Here at ALL THINGS CONSIDERED, we don't normally tell you about local weather. But today we came across one extraordinary forecast. According to the National Weather Service Web page, the weather in San Jose, California, this coming weekend look to be, let's say, inclement - a bone chilling negative 30,000 Fahrenheit.

And combine that with a 30,000 percent chance of precipitation. It sounded like a weekend south of the San Francisco Bay when you'd be better off staying indoors. We spoke with the forecaster at the National Weather Service office who assured us that this was not the actual forecast for this weekend. He chocked the error up to a computer glitch during the graveyard shift. But we couldn't help but wonder, what would weather like that mean for the San Jose area?
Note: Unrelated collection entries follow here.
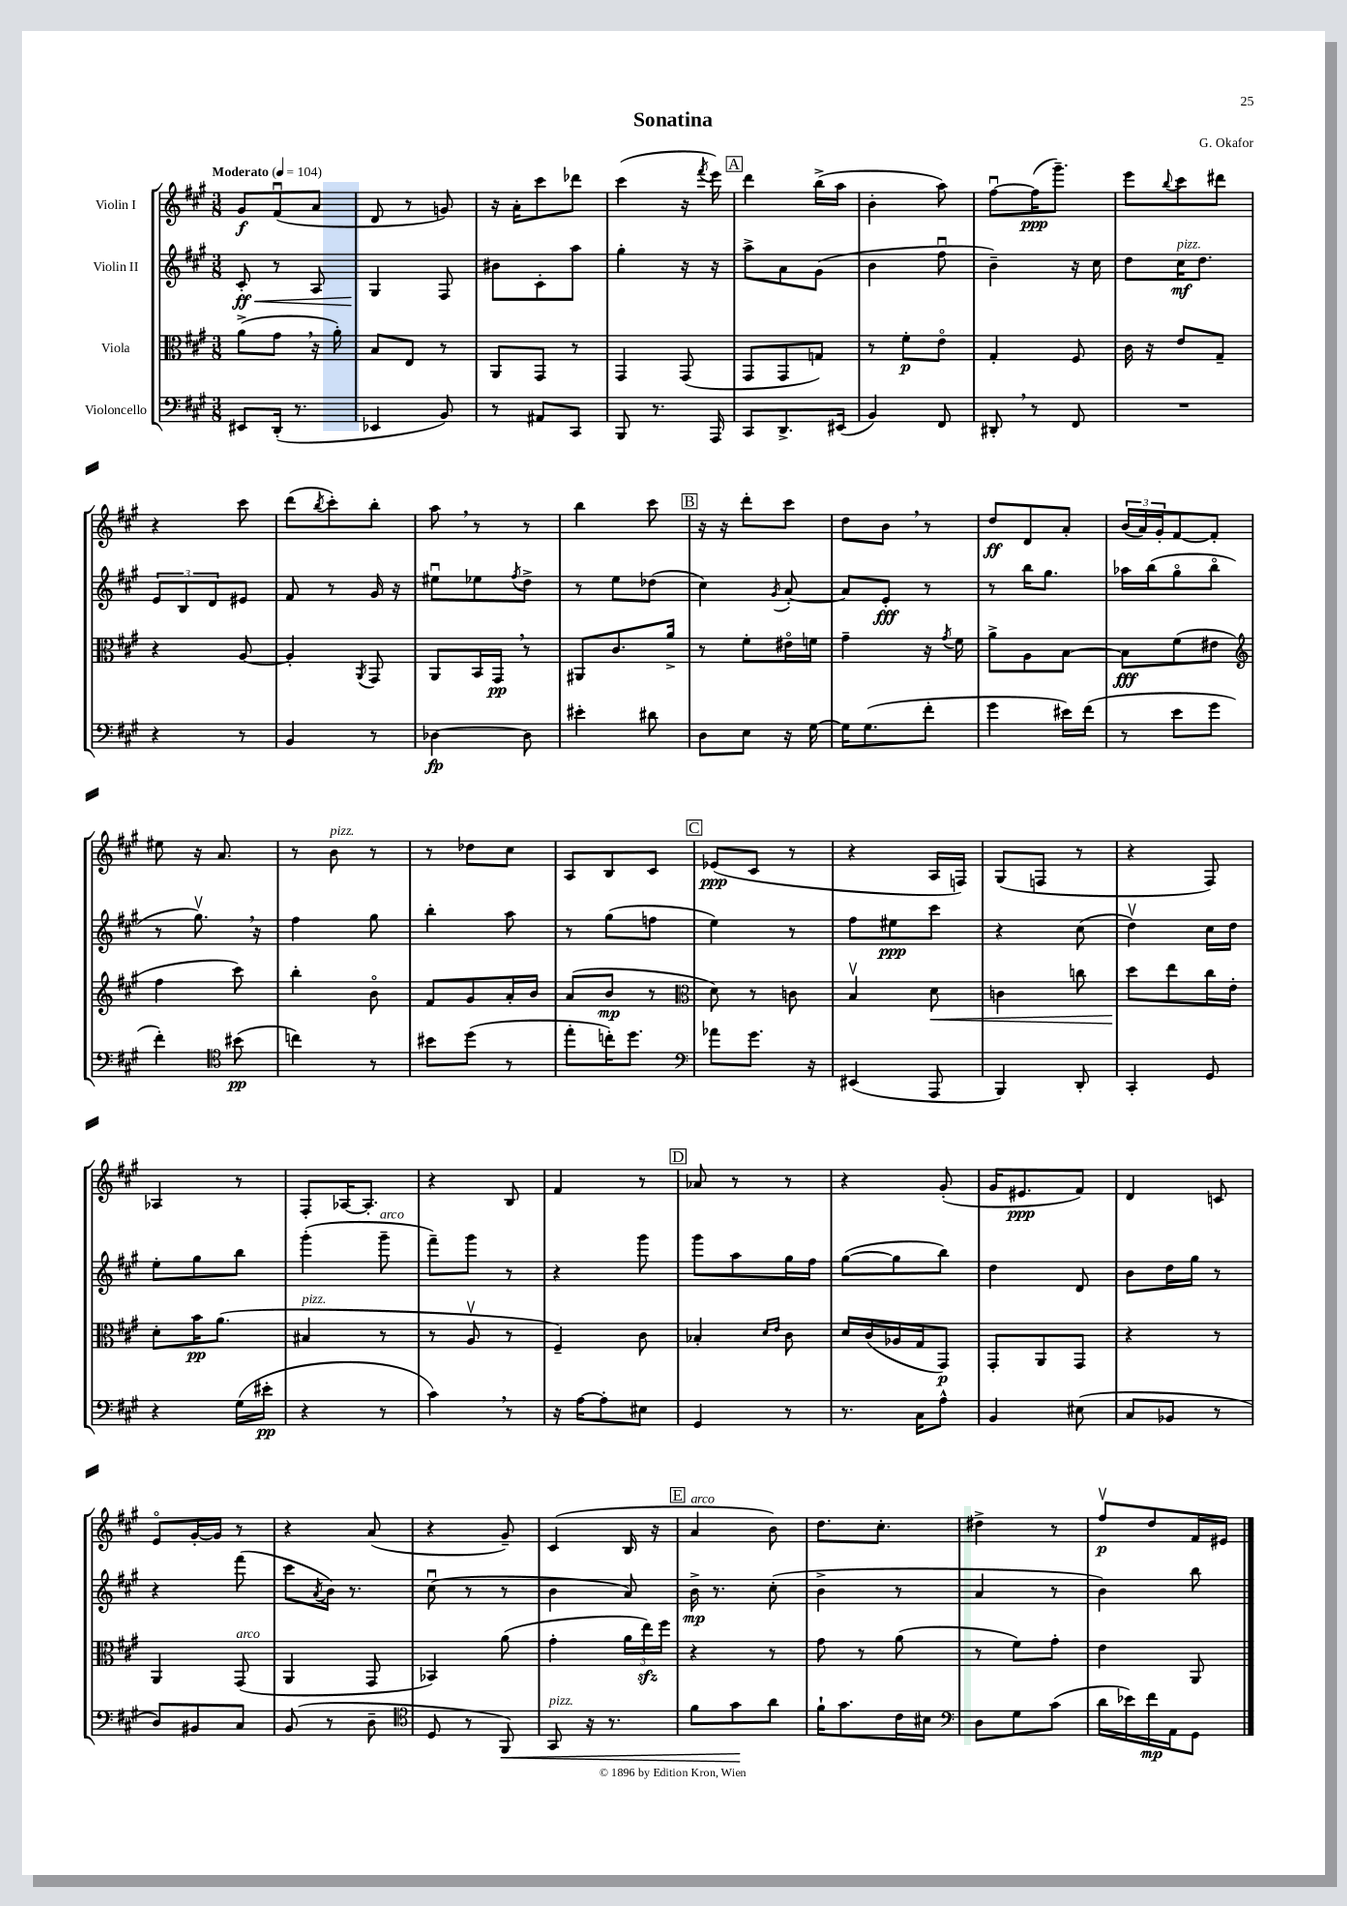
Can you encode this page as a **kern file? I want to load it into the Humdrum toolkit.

**kern	**kern	**kern	**kern
*staff4	*staff3	*staff2	*staff1
*clefF4	*clefC3	*clefG2	*clefG2
*k[f#c#g#]	*k[f#c#g#]	*k[f#c#g#]	*k[f#c#g#]
*M3/8	*M3/8	*M3/8	*M3/8
*MM104	*MM104	*MM104	*MM104
8EE#	(8a^	8c#'	8g#
(16DD'	8g#	8r	(8f#u
8.r	.	.	.
.	16r	8A	8a
.	16a')	.	.
=	=	=	=
4EE-	8B	4G#	8d
.	8E	.	8r
8BB)	8r	8F#	8g)
=	=	=	=
8r	8AA	8b#	16r
.	.	.	16a'
8AA#	8GG#	8c#'	8ccc#
8CC#	8r	8aa	8ddd-
=	=	=	=
8BBB	4GG#	4gg#'	(4ccc#
8.r	.	.	.
.	(8GG#	16r	16r
.	.	.	8qfff#
16AAA	.	16r	16eee)
=	=	=	=
8CC#	8GG#	8aa^	4ddd
8.DD^	8GG#	8a	.
.	8G)	(8g#	(16bb^
(16EE#	.	.	16aa
=	=	=	=
4BB)	8r	4b	4b'
.	8f#'	.	.
8FF#	8eo	8ff#u	8aa)
=	=	=	=
8DD#'	4G#'	4b~)	[8ff#u
8r	.	.	(16ff#]
.	.	.	8.ggg#~)
8FF#	8F#	16r	.
.	.	16cc#	.
=	=	=	=
4.r	16c#	8dd	8eee
.	16r	.	.
.	.	.	8qqbb
.	8e	16cc#	8ccc#
.	.	8.dd	.
.	8G#~	.	8ddd#
=	=	=	=
4r	4r	12e	4r
.	.	12B	.
.	.	12d	.
8r	[8A	8e#	8ccc#
=	=	=	=
4BB	4A']	8f#	(8ddd
.	.	.	8qbb
.	.	8r	8ccc#')
.	8qAA	.	.
8r	8GG#	16g#	8bb'
.	.	16r	.
=	=	=	=
[4D-	8AA	8ee#u	8aa
.	16BB	8ee-	8r
.	16GG#	.	.
.	.	8qff#	.
8D-]	8r	8dd^	8r
=	=	=	=
4e#'	8AA#	8r	4bb
.	8.c#	8ee	.
8d#	.	(8dd-	8ccc#
.	16a^	.	.
=	=	=	=
8D	8r	4cc#)	16r
.	.	.	16r
8E	8f#'	.	8ddd'
.	.	8qg#	.
16r	16e#o	[8a'	8ccc#
[16G#	16f	.	.
=	=	=	=
16G#]	4g#~	8a]	8dd
(8.G#	.	.	.
.	.	8e'	8b
8f#'	16r	8r	8r
.	8qg#	.	.
.	16f#	.	.
=	=	=	=
4g#	8a^	8r	8dd
.	8A	16bb	8d
.	.	8.gg#	.
16e#)	[8B	.	8a'
(16f#	.	.	.
=	=	=	=
8r	8B]	16aa-	(24b
.	.	.	24a)
.	.	(16bb	.
.	.	.	24g#'
8e	(8f#	8gg#o	[8f#
8g#	8e#	8bbo	8f#']
=	=	=	=
*	*clefG2	*	*
4f#')	4ff#	8r	8ee#
.	.	8.gg#v)	16r
.	.	.	8.a
*clefC4	*	*	*
(8b#	8ccc#)	.	.
.	.	16r	.
=	=	=	=
4cc)	4bb'	4ff#	8r
.	.	.	8b
8r	8bo	8gg#	8r
=	=	=	=
8b#	8f#	4bb'	8r
(8dd	8g#	.	8dd-
8r	16a'	8aa	8cc#
.	16b	.	.
=	=	=	=
8ee'	(8a	8r	8A
16cc')	8b	(8gg#	8B
8.dd	.	.	.
.	8r	8ff	8c#
=	=	=	=
*clefF4	*clefC3	*	*
8a-	8d)	4ee)	(8e-
8.g#	8r	.	8c#
.	8c	8r	8r
16r	.	.	.
=	=	=	=
(4EE#	4Bv	8ff#	4r
.	.	8ee#	.
8AAA	8d	8ccc#	16A
.	.	.	16F)
=	=	=	=
4BBB)	4c	4r	(8G#
.	.	.	8F
8DD'	8cc	(8cc#	8r
=	=	=	=
4CC#'	8dd	4ddv)	4r
.	8ee	.	.
8GG#	16cc#	16cc#	8F#)
.	16e'	16dd	.
=	=	=	=
4r	8d'	8ee'	4A-
.	16b	8gg#	.
.	(8.a	.	.
(16G#	.	8bb	8r
16e#'	.	.	.
=	=	=	=
4r	4B#	(4ggg#'	8F#'
.	.	.	[16A-
.	.	.	8.A-']
8r	8r	8ggg#~	.
=	=	=	=
4c#)	8r	8fff#~)	4r
.	8Av	8ggg#	.
8r	8r	8r	8B
=	=	=	=
16r	4F#~)	4r	4f#
[16A	.	.	.
8A']	.	.	.
8E#	8c#	8ggg#	8r
=	=	=	=
4GG#	4B-'	8ggg#	8a-
.	.	8aa	8r
.	16qqd	.	.
.	16qqe	.	.
8r	8c#	16gg#	8r
.	.	16ff#	.
=	=	=	=
8.r	16d	([8gg#	4r
.	(16c#	.	.
.	16A-	8gg#]	.
16C#	16G#	.	.
8A^^	8GG#)	8bb)	(8g#'
=	=	=	=
4BB	8GG#'	4dd	16g#
.	.	.	8.e#
.	8AA	.	.
(8E#	8GG#	8d	8f#)
=	=	=	=
8C#	4r	8b	4d
8BB-	.	16dd	.
.	.	16gg#	.
8r	8r	8r	8c
=	=	=	=
8D)	4AA	4r	8eo
8BB#	.	.	[16g#'
.	.	.	16g#]
8C#	(8GG#	(8fff#	8r
=	=	=	=
(8BB	4AA	8ccc#	4r
.	.	8qa	.
8r	.	16b)	.
.	.	8.r	.
8D~	8GG#	.	(8a
=	=	=	=
*clefC4	*	*	*
8D	4BB-)	(8cc#u	4r
8r	.	8r	.
8FF#)	(8a	8r	8g#~)
=	=	=	=
8GG#	4g#'	4b	(4c#
16r	.	.	.
8.r	.	.	.
.	24a	8a)	16B
.	24ee)	.	.
.	.	.	16r
.	24ff#	.	.
=	=	=	=
8f#	4r	16b^	4a
.	.	8.r	.
8g#	.	.	.
8a	8r	(8cc#'	8b)
=	=	=	=
16f#`	8g#	4b^	8.dd
8.g#	.	.	.
.	8r	.	.
.	.	.	8.cc#'
16c#	(8a	8r	.
16B#	.	.	.
=	=	=	=
*clefF4	*	*	*
8D	8r	4a	4dd#^
8G#	8f#)	.	.
(8c#	8g#'	8r	8r
=	=	=	=
16d	4e	4b)	8ff#v
16e-)	.	.	.
16f#	.	.	8dd
16AA	.	.	.
8GG#	8AA	8bb	16f#
.	.	.	16e#
==	==	==	==
*-	*-	*-	*-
Well, Alison Bridger is chair of the meteorology department at San Jose State University.

ALISON BRIDGER: The coldest temperature in San Jose I've seen is about 17 Fahrenheit.

SIEGEL: She told us that the temperature anywhere near 30,000 below zero, would obviously be record breaking, but there wouldn't be anyone around to record the record.

BRIDGER: We'd be unconscious and dead long before it got that cold. I shutter to think. I mean, everything would freeze up obviously, and the atmosphere would condense out. There'd be nothing to breathe.

SIEGEL: Alison Bridger said the actual weather right now in San Jose isn't a picnic either.

BRIDGER: The big event that's going on tonight is the high winds that we've experiencing and various pieces of garden furniture flying by. And we have a small dog and we don't dare let her out. She might blow away.

SIEGEL: But despite the wind chill, it not going to get anywhere near negative 30,000 degrees this weekend, which is good news to Paul Grant.

PAUL GRANT: My son and I are going skiing tomorrow and we're hoping for cold weather, but not really that cold. I mean, that's a real howler.

SIEGEL: Mr. Grant is a visiting scholar of applied physics at Stanford University and he lives in San Jose.

GRANT: To have a temperature of minus 30,000 degrees Fahrenheit would violently violate all the known laws of physics.

SIEGEL: And even at the more temperate absolute zero, skiing wouldn't be very fun.

GRANT: Well, that's true. And it is thermodynamically impossible to lower the temperature of anything to absolute zero. It would take all the energy of the universe and in a refrigerator to get there. And just for the record, Steve Anderson of the National Weather Service in Monterey, California, gladly gave us this weekend's actual outlook.

STEVE ANDERSON: And the forecast for the remaining of the weekend, through the weekend, overnight lows are ranged from 40 to 45 degrees.